4D Printed Self‐Sustained Soft Crawling Machines Fueled by Constant Thermal Field

Environmentally fueled sustainable autonomous locomotion is an advanced intelligent behavior analogous to unconscious actions in biological organisms, such as heartbeat and peristalsis. In this study, a self‐sustaining oscillating soft robot is introduced with eccentric hinge structures inspired by the crawling locomotion of mollusks. A parameter‐encoded 4D printing method is utilized to pre‐program local strain of the eccentric hinge structure, and thus endows the soft robot with sustainable crawling motions under constant thermal field. Through the coupling design of substrate friction, eccentric hinge constitution, and the substrate temperature, the soft robot can achieve tunable crawling, rolling, and oscillating.
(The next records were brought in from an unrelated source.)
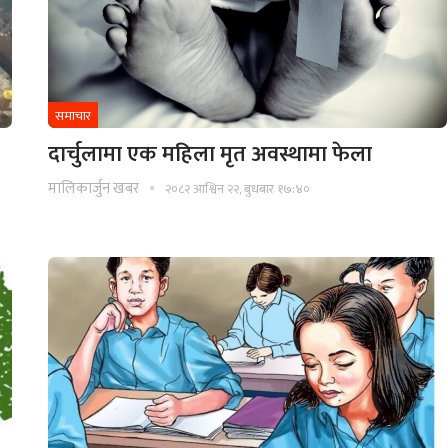
समाचार
दार्चुलामा एक महिला मृत अवस्थामा फेला
मालिकार्जुन खबर
२०८२ आश्विन २२, बुधबार १७:४०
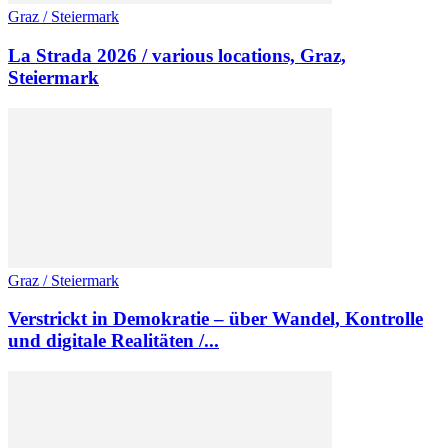
Graz / Steiermark
La Strada 2026 / various locations, Graz,
Steiermark
Graz / Steiermark
Verstrickt in Demokratie – über Wandel, Kontrolle
und digitale Realitäten /...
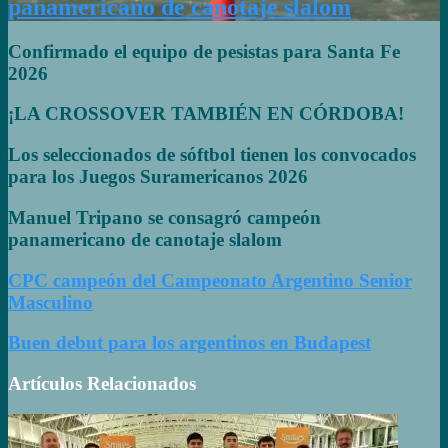
panamericano de canotaje slalom
Confirmado el equipo de pesistas para Santa Fe
2026
¡LA CROSSOVER TAMBIÉN EN CÓRDOBA!
Los seleccionados de sóftbol tienen los convocados
para los Juegos Suramericanos 2026
Manuel Tripano se consagró campeón
panamericano de canotaje slalom
CPC campeón del Campeonato Argentino Senior
Masculino
Buen debut para los argentinos en Budapest
Artículos Relacionados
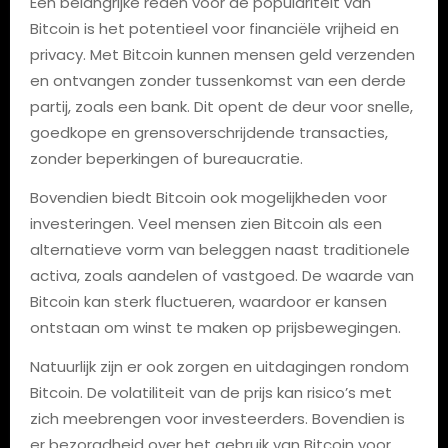
Een belangrijke reden voor de populariteit van
Bitcoin is het potentieel voor financiële vrijheid en
privacy. Met Bitcoin kunnen mensen geld verzenden
en ontvangen zonder tussenkomst van een derde
partij, zoals een bank. Dit opent de deur voor snelle,
goedkope en grensoverschrijdende transacties,
zonder beperkingen of bureaucratie.
Bovendien biedt Bitcoin ook mogelijkheden voor
investeringen. Veel mensen zien Bitcoin als een
alternatieve vorm van beleggen naast traditionele
activa, zoals aandelen of vastgoed. De waarde van
Bitcoin kan sterk fluctueren, waardoor er kansen
ontstaan om winst te maken op prijsbewegingen.
Natuurlijk zijn er ook zorgen en uitdagingen rondom
Bitcoin. De volatiliteit van de prijs kan risico’s met
zich meebrengen voor investeerders. Bovendien is
er bezorgdheid over het gebruik van Bitcoin voor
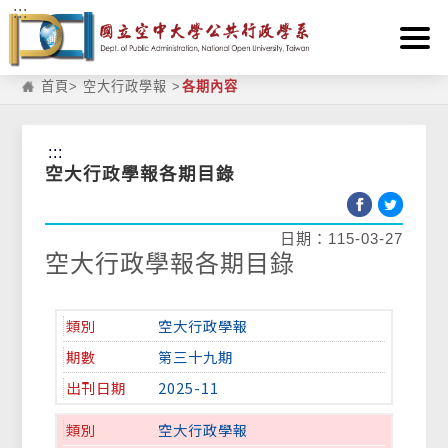
:::
跳到主要內容區塊
首頁
>
空大行政學報
>
各期內容
:::
空大行政學報各期目錄
日期：115-03-27
空大行政學報各期目錄
空大行政學報
第三十九期
2025-11
空大行政學報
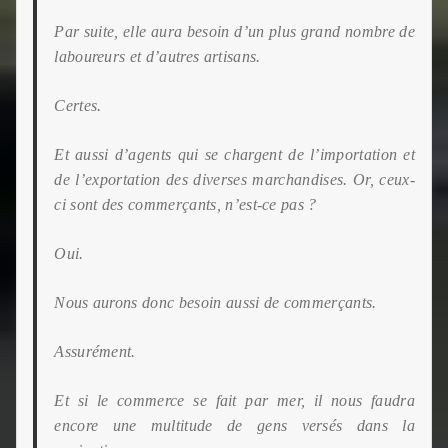
Par suite, elle aura besoin d’un plus grand nombre de
laboureurs et d’autres artisans.
Certes.
Et aussi d’agents qui se chargent de l’importation et
de l’exportation des diverses marchandises. Or, ceux-
ci sont des commerçants, n’est-ce pas ?
Oui.
Nous aurons donc besoin aussi de commerçants.
Assurément.
Et si le commerce se fait par mer, il nous faudra
encore
une multitude de gens versés dans la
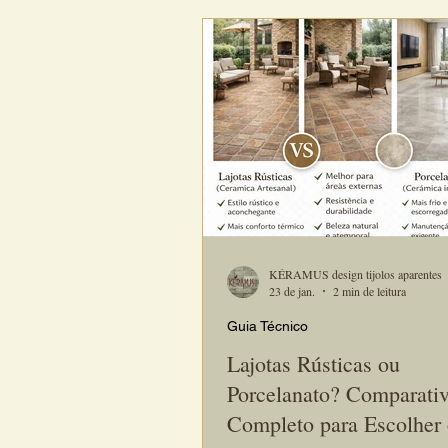
ideal é avaliar o custo-benefício e 
estético que esse revestimento prop
Um tijolinho artesanal bem produz
valorizar significativamente o ambi
oferecer um resultado visual muito 
Neste arti
KÉRAMUS design tijolos aparentes
23 de jan.
2 min de leitura
Guia Técnico
Lajotas Rústicas ou
Porcelanato? Comparati
Completo para Escolher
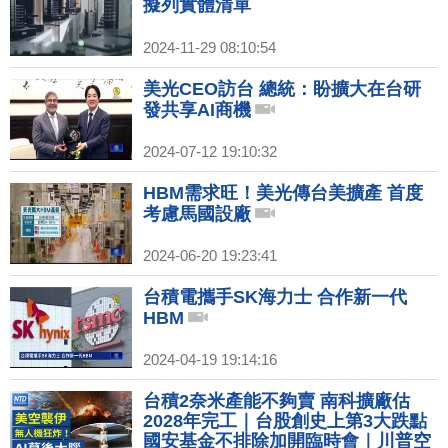
擬列實體清單
2024-11-29 08:10:54
美光CEO訪台 總統：盼擴大在台研
發共享AI商機
2024-07-12 19:10:32
HBM需求旺！美光傳台美擴產 首度
考慮馬國設廠
2024-06-20 19:23:41
台積電攜手SK海力士 合作新一代
HBM
2024-04-19 19:14:16
台積2奈米產能不夠賣 南科擴廠估
2028年完工｜台股創史上第3大跌點
國安基金不排除加開臨時會｜川普空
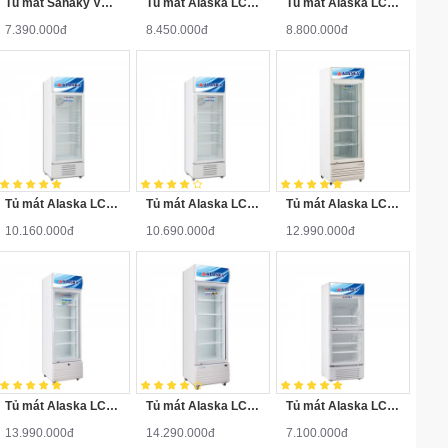
Tủ mát Sanaky VH-168K
Tủ mát Alaska LC-1416B
Tủ mát Alaska LC-233B
Số cánh
3
7.390.000đ
8.450.000đ
8.800.000đ
Tủ mát Alaska LC-433H
Tủ mát Alaska LC-533H
Tủ mát Alaska LC-743H
10.160.000đ
10.690.000đ
12.990.000đ
Tủ mát Alaska LC-833C
Tủ mát Alaska LC-933C
Tủ mát Alaska LC-433DB
13.990.000đ
14.290.000đ
7.100.000đ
Two applications, namely an optical chopper and a power generator are presented as proof of concepts. This work offers a viable solution for soft robots for applications in constrained environments such as the aerospace and medical fields. This study introduces a self‐sustaining oscillating soft robot with eccentric hinge structures inspired by mollusk locomotion. Employing a parameter‐encoded 4D printing method, it pre‐programs local strain for sustainable crawling under constant thermal fields. Tunable crawling, rolling, and oscillating motions are facilitated by coupling substrate friction, hinge constitution, and temperature, showcasing the full potential of 4D printing.